В замечательной книге заведующего отделом экспериментальной лексикографии Института русского языка РАН профессора А. Н. Баранова «Лингвистическая экспертиза текста» есть глава «Нестандартные объекты лингвистической экспертизы: текст с невербальной составляющей». Главу предваряет рассуждение автора о том, что хотя в прототипическом понимании хочется считать текстом только семантически связную последовательность высказываний, объединенных общим содержанием, в широком смысле текстом считается результат функционирования любого семиозиса [279] . Продолжая ряд примеров эксплуатации вербальным текстом изображения, Анатолий Баранов, эксперт с многолетним стажем, рассматривает в этой главе такие приемы воздействия на аудиторию, как визуальная персонификация и визуальная верификация знания.
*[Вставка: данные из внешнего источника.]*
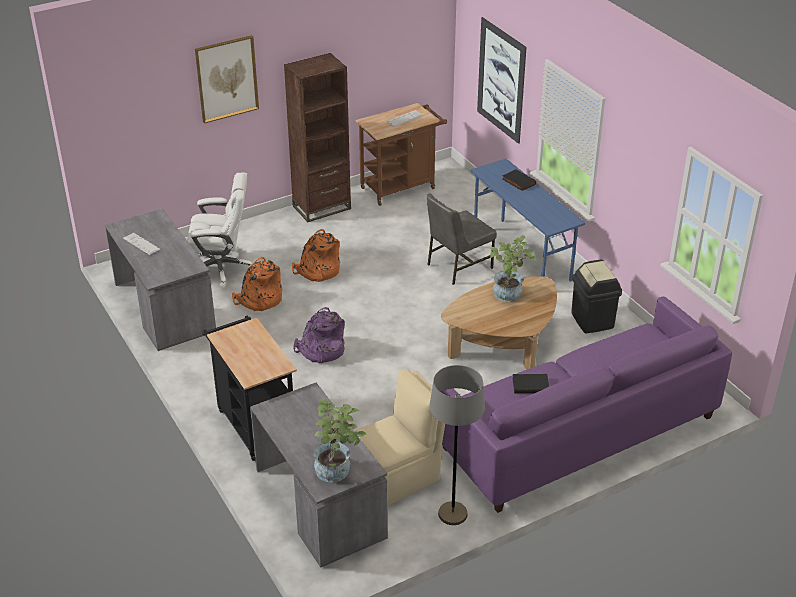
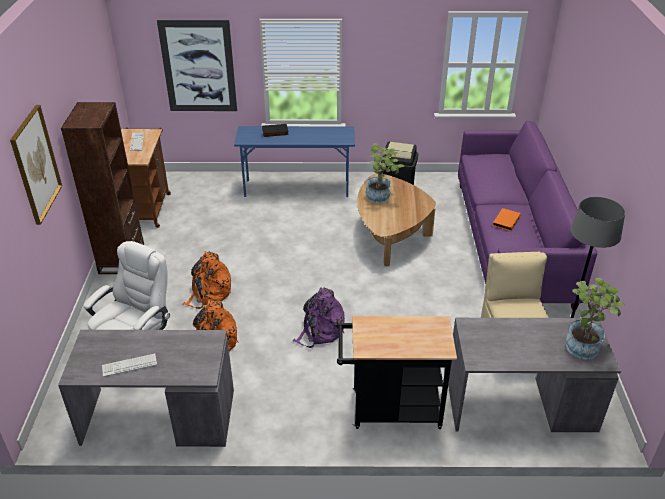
camera: 60 degrees left, 0 degrees up
grey chair [427,193,497,285] -> none
black book [512,374,549,394] -> orange book [493,208,521,231]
И хотя в СМИ эти приемы можно считать типичными, они продолжают иметь статус «нестандартных объектов» лингвистической экспертизы, что предполагает привлечение к их анализу именно языковедов. Между тем, предметная область языкознания, образуемая феноменами языка, не в состоянии вместить в себя все поле смыслов, необходимость актуализировать которые может возникнуть при подготовке экспертного заключения по текстам массовой коммуникации. Мне, в частности, известны конфликтные ситуации, рассматривавшиеся в свое время на заседаниях Большого жюри при Союзе журналистов РФ, когда на запрос о необходимости экспертизы Гильдия лингвистов-экспертов по документационным и информационным спорам отвечала, что предмет спора – не в их компетенции. Это – лишнее свидетельство того, что комплексность «нестандартных объектов» в сфере массовой коммуникации нуждается в экспертной оценке специалистов широкого профиля.

Однако экспертиза текстов массовой коммуникации в юридической практике продолжает называться лингвистической. Думается, это связано с тем, что институционализация данного вида экспертиз происходит преимущественно через нормативные акты, которые нарабатывают свое содержание, прежде всего, благодаря опыту судебных рассмотрений дел. В гражданском судопроизводстве (через него преимущественно проходят дела, связанные с информационными конфликтами) важна убедительность документов – именно они вступают в «спор» истца и ответчика. Судья на заседании не склонен теоретизировать, ему требуется ясность. Поэтому эксперт, даже если перед ним встанет риторический вопрос: «А был ли мальчик?» – нацелен дать прямой ответ: «Да», или «Нет». Эта ситуация, даже если дело не доходит до суда, склоняет ее участников использовать проверенные методики и устойчивый понятийный аппарат. Поэтому операциональная теория речевого акта выступает надежным, востребуемым инструментом анализа спорных текстов, которым охотно пользуются лингвисты.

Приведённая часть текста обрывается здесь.